Il fatto che il linguaggio sia un’attività umana implica che esso è portatore di valori: questo aspetto rientra a pieno titolo nell’orizzonte di significazione “pratica” dell’attività linguistica. Tale è il senso più profondo del nostro constatare che il vero significato di una parola può essere compreso solo nella misura in cui si comprendano i fini dell’attività umana di cui la parola stessa è parte. E ciò significa porre in dubbio la concezione secondo cui le parole sono semplicemente “segni” o “etichette” di qualcos’altro.

Se concepiamo il significato come un tipo di processo mentale indipendente delle parole, siamo portati a supporre che le parole stesse abbiano unicamente una funzione ausiliaria: il loro ruolo sarebbe, in altri termini, quello di fornire uno sbocco ai nostri processi mentali i quali, a loro volta, costituirebbero le vere entità di cui tener conto. Ma, in quel caso, le parole risulterebbero spogliate di qualsiasi valore, in quanto solo ai processi mentali andrebbe l’onere di convogliare il senso.
Dal momento che esse stanno semplicemente “per” qualcos’altro, è chiaro che vanno maneggiate come entità ausiliarie prive di consistenza propia. E, se vogliamo evitare queste spiacevoli conseguenze, non dobbiamo separare il significato dall’uso, poiché essi non sono due entità separate che co-esistono in mondi distinti. Piuttosto, il significato delle parole “coincide con” il loro uso, e la dimensione sociale dell’approvazione conferisce senso e validità a entrambe le nozioni. Il superamento della concezione rappresentativa del linguaggio appare dunque, in base alle premesse da cui sono partito, giustificato e plausibile.

I giochi linguistici nascono quindi in un ambiente determinato che è nello stesso tempo umano, storico e sociale, del quale i bisogni concreti degli individui rappresentano l’asse portante. Più che a eliminare la metafisica, dobbiamo allora badare a combattere i “crampi mentali” che sorgono quando si trasferiscono arbitrariamente le regole di un particolare gioco linguistico in un diverso gioco linguistico (trasferimento che è sempre fonte di innumerevoli confusioni). La filosofia è molto importante proprio perché è l’unico strumento che ci consente di lottare contro ciò che Wittgenstein chiama lo “stregamento dell’intelletto”, contro le trappole che il nostro stesso linguaggio ci tende e di cui gli esseri umani non sono quasi mai consapevoli.

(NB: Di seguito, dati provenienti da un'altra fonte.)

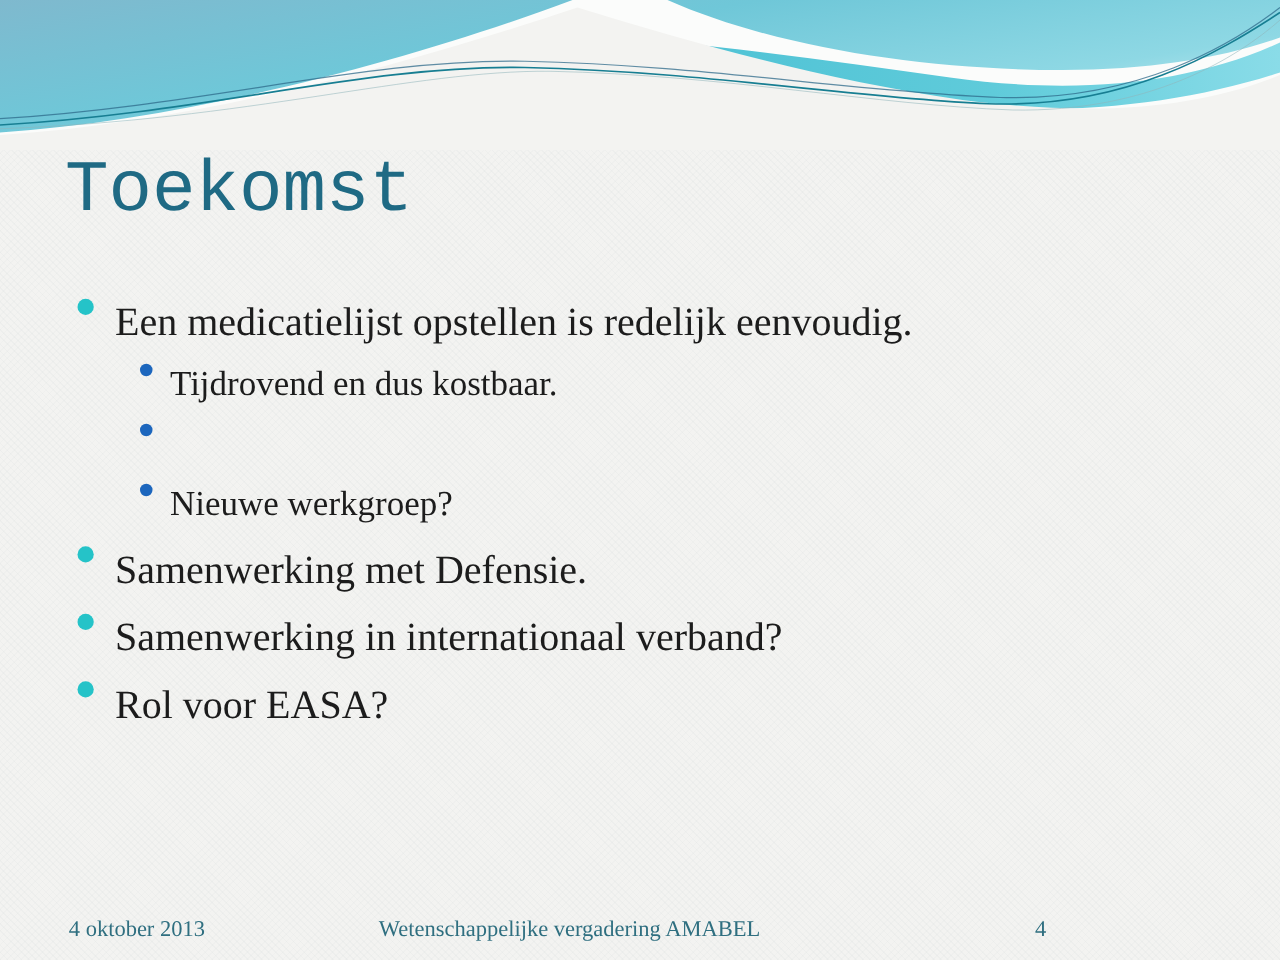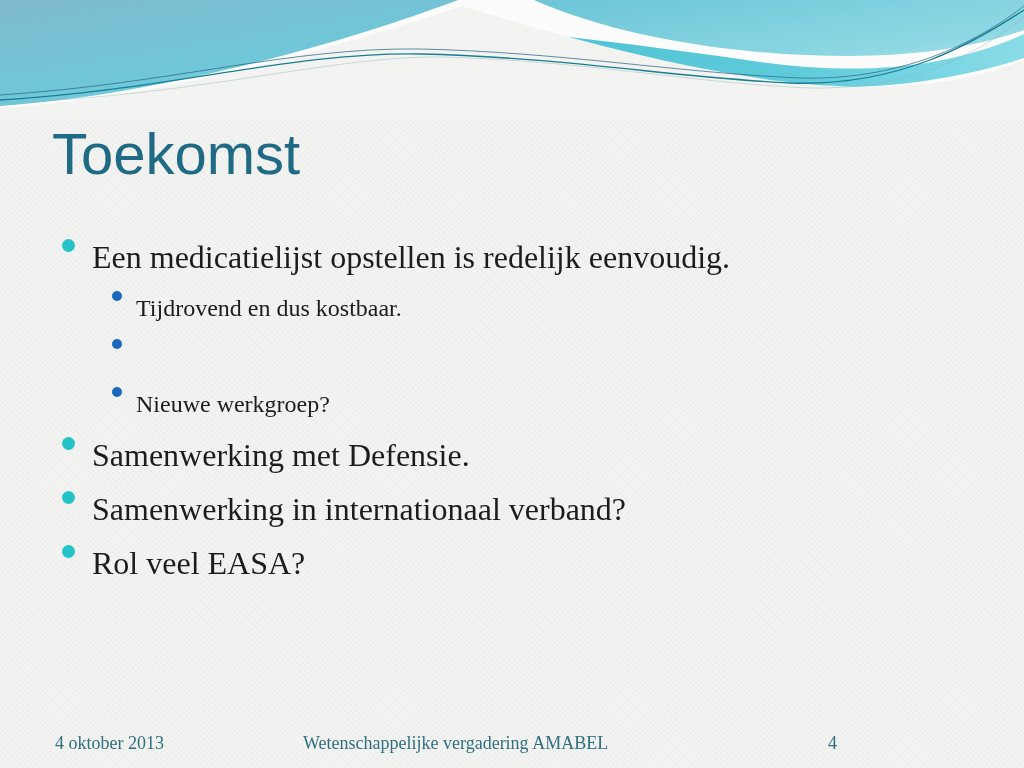--- a/index.html
+++ b/index.html
@@ -18,7 +18,7 @@
   .header-wave{position:absolute;top:0;left:0;width:1024px;height:120px;}
   .page-title{
     position:absolute;left:52px;top:122px;
-    font-family:Liberation Sans, sans-serif;
+    font-family:Liberation Mono, monospace;
     font-size:58px;font-weight:400;letter-spacing:0px;
     color:var(--c-title,#1f6a84);
     line-height:1.1;

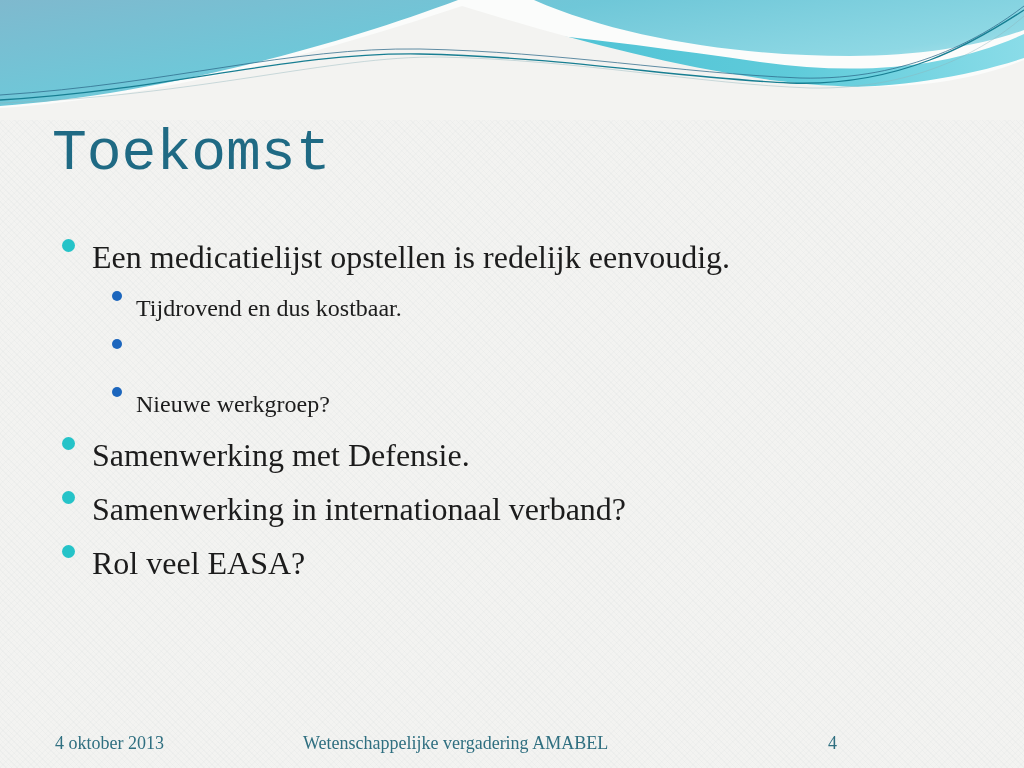--- a/index.html
+++ b/index.html
@@ -26,7 +26,7 @@
   .bullet-list{position:absolute;left:60px;top:218px;width:930px;}
   .item{display:flex;align-items:center;color:var(--c-text,#1c1c1c);}
   .item.lvl1{height:54px;font-size:32px;padding-left:2px;}
-  .item.lvl2{height:48px;font-size:24px;padding-left:52px;}
+  .item.lvl2{height:48px;font-size:28px;padding-left:52px;}
   .item .marker{flex:0 0 auto;border-radius:50%;}
   .item.lvl1 .marker{width:13px;height:13px;background:var(--c-bullet1,#25c3c8);margin-right:17px;}
   .item.lvl2 .marker{width:10px;height:10px;background:var(--c-bullet2,#1c66bd);margin-right:14px;}

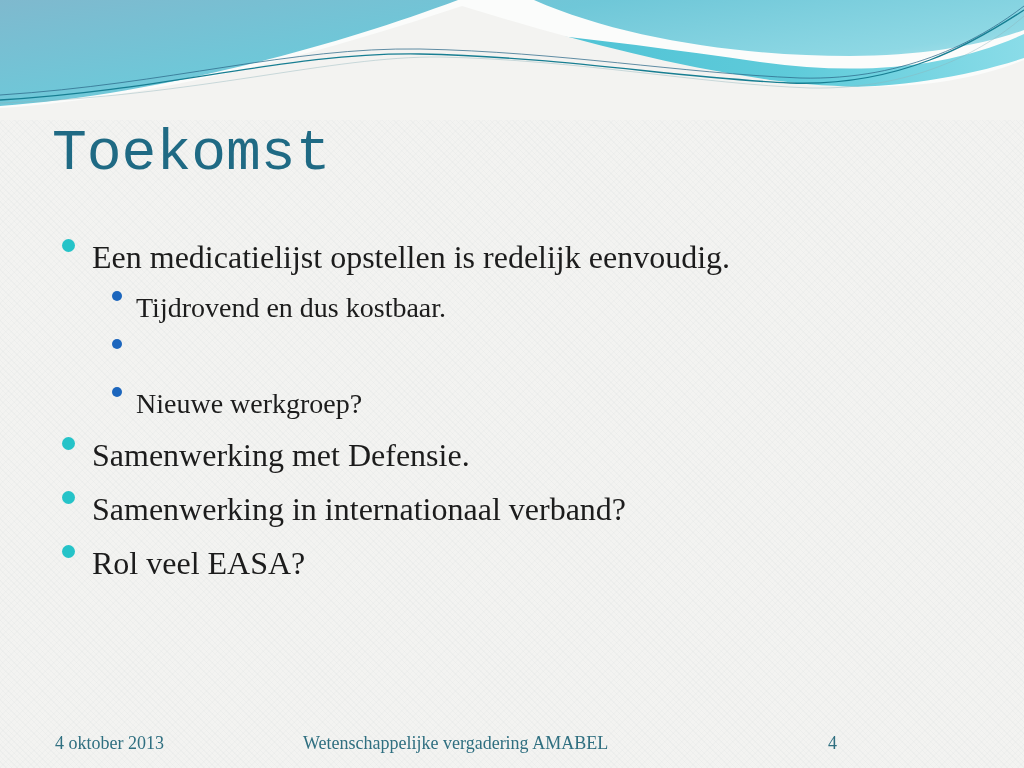--- a/index.html
+++ b/index.html
@@ -98,7 +98,7 @@
       </div>
       <div class="item lvl1">
         <span class="marker"></span>
-        <span class="txt">Rol veel EASA?</span>
+        <span class="txt">Rol voor EASA?</span>
       </div>
     </div>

Si tratta indubbiamente di un mutamento di prospettiva assai significativo. Eppure, non è difficile capire che la stella polare del pensiero wittgensteiniano in entrambe le sue fasi resta pur sempre la stessa: l’analisi del linguaggio. Certo si passa dalla considerazione pressoché esclusiva del linguaggio scientifico al trattamento del linguaggio ordinario. Ma, al fondo, pur sempre di analisi linguistica si tratta. E’ proprio questo il filo rosso che unisce da un lato il primo al secondo Wittgenstein, e il neopositivismo logico alla filosofia analitica del linguaggio ordinario dall’altro.